In grateful recognition ... we come now to dedicate this library to him. We thus add his name to the list of the honored. That it be the library which we dedicate to him is more than fortuitous. Ralph Steen was first a scholar and then an administrator. ...

IN MEMORIAM [Funeral, 1 February 1980]

... Today, we assemble here to memoralize a kinsman and friend. ... Neither President Steen nor those of us of the academy and the community when he arrived could have foreseen what the future held for us. But we could discern his strong dedication to institution and place. ... As he expressed his objectives, "At Stephen F. Austin College it shall be my purpose to do everything possible to operate a college which recognizes the fact that we live in an age which moves with great rapidity--an age in which it is not possible for a college to be as colleges have sometimes been in the, past--no more than an ivory tower. We want the ivory tower, of course; we want people to think and to dream; we want also to feel that our first responsibility is that of giving to young people of this region the knowledge they will need to live, and to work, and to prosper in the modern world."
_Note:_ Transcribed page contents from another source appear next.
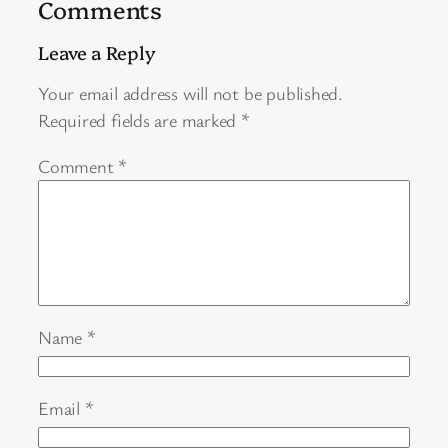
Comments
Leave a Reply
Your email address will not be published.
Required fields are marked
*
Comment
*
Name
*
Email
*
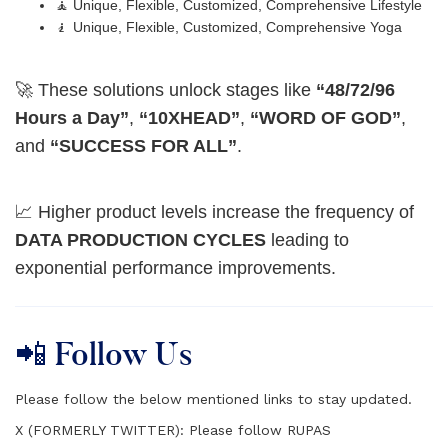
🧘 Unique, Flexible, Customized, Comprehensive Lifestyle
🧎 Unique, Flexible, Customized, Comprehensive Yoga
🚀 These solutions unlock stages like
“48/72/96
Hours a Day”
,
“10XHEAD”
,
“WORD OF GOD”
,
and
“SUCCESS FOR ALL”
.
📈 Higher product levels increase the frequency of
DATA PRODUCTION CYCLES
leading to
exponential performance improvements.
📲 Follow Us
Please follow the below mentioned links to stay updated.
X (FORMERLY TWITTER):
Please follow RUPAS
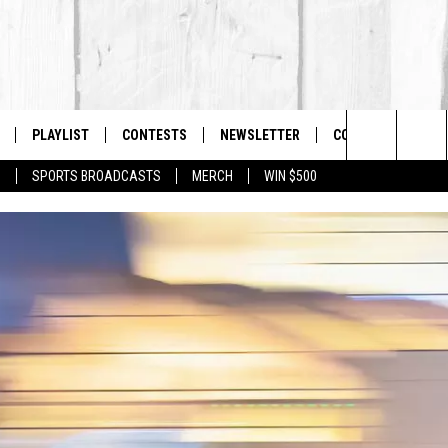
PLAYLIST
CONTESTS
NEWSLETTER
CONTACT US
The Berkshires #1 for New Country
Search
P
SPORTS BROADCASTS
MERCH
WIN $500
 LIVE
MONTH PLAYLIST
HELP & CONTACT I
The
FREE APP
RECENTLY PLAYED
SEND FEEDBACK
Site
S
ON ALEXA
ADVERTISE
ON GOOGLE HOME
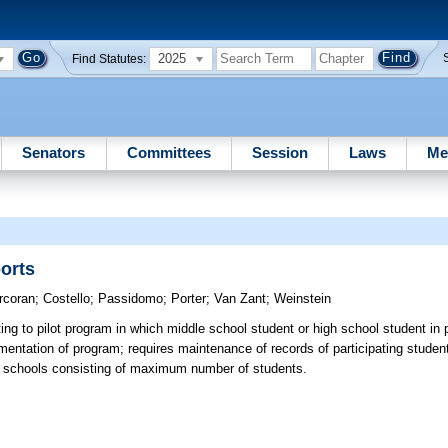
2025
Find Statutes:
Senators
Committees
Session
Laws
Me
ports
rcoran
;
Costello
;
Passidomo
;
Porter
;
Van Zant
;
Weinstein
ng to pilot program in which middle school student or high school student in
ementation of program; requires maintenance of records of participating students
 schools consisting of maximum number of students.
... His academic credentials were, as indeed the man himself was, highly respected. ... Equally important, President Steen possessed personal qualities equal to the tasks ahead: good will for students and faculty alike, a deep humanity, and a keen sense of humor. And he also possessed that essential ingredient of determination. As his mentor, the eminent historian Walter Prescott Webb, once said, "Ralph Steen will do whatever is necessary with the task before him. He does not shirk his responsibilities and he does not shrink from hard work."

... Concurrent with and no doubt in part because of the growth of SFA, the transformation of Nacogdoches from a town into a small city has occurred since 1958. The population has more than doubled, and commerce and industry have expanded proportionately. Medical facilities have expanded dramatically and civic and cultural opportunities have grown apace. ...

... We of the academy continually deal with beginnings and endings. Each year, hundreds of young men and women arrive even as hundreds more are leaving. We, therefore, measure out our days in salutations and valedictions. Sometimes a valediction is tinged with deep sorrow. Today is one of those times. But for each valediction there is a new salutation, as we continue the work that is never finished. And the work will go on. As it does, it will be accomplished in a setting permanently marked by the hand of Ralph Steen. As with Sir Christopher Wren, "If you would see his monument look around."